◆ Provided entries
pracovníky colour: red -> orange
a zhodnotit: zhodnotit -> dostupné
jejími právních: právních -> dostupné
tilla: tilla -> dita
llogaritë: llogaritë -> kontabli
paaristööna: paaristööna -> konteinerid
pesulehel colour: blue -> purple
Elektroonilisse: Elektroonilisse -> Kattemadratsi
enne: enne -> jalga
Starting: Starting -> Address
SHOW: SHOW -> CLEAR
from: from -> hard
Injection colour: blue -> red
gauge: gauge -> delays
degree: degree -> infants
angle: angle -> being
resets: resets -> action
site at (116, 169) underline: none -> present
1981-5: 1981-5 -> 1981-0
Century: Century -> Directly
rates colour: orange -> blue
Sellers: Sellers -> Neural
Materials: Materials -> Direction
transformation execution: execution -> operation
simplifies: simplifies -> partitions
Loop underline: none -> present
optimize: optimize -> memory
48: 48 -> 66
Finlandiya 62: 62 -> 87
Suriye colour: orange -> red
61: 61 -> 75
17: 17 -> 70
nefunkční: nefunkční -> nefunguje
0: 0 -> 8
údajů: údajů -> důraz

◆ The exercise
Please write out all the records above again, substituting "color" for every "colour" and leaving everything else unchanged.

◆ Response
pracovníky color: red -> orange
a zhodnotit: zhodnotit -> dostupné
jejími právních: právních -> dostupné
tilla: tilla -> dita
llogaritë: llogaritë -> kontabli
paaristööna: paaristööna -> konteinerid
pesulehel color: blue -> purple
Elektroonilisse: Elektroonilisse -> Kattemadratsi
enne: enne -> jalga
Starting: Starting -> Address
SHOW: SHOW -> CLEAR
from: from -> hard
Injection color: blue -> red
gauge: gauge -> delays
degree: degree -> infants
angle: angle -> being
resets: resets -> action
site at (116, 169) underline: none -> present
1981-5: 1981-5 -> 1981-0
Century: Century -> Directly
rates color: orange -> blue
Sellers: Sellers -> Neural
Materials: Materials -> Direction
transformation execution: execution -> operation
simplifies: simplifies -> partitions
Loop underline: none -> present
optimize: optimize -> memory
48: 48 -> 66
Finlandiya 62: 62 -> 87
Suriye color: orange -> red
61: 61 -> 75
17: 17 -> 70
nefunkční: nefunkční -> nefunguje
0: 0 -> 8
údajů: údajů -> důraz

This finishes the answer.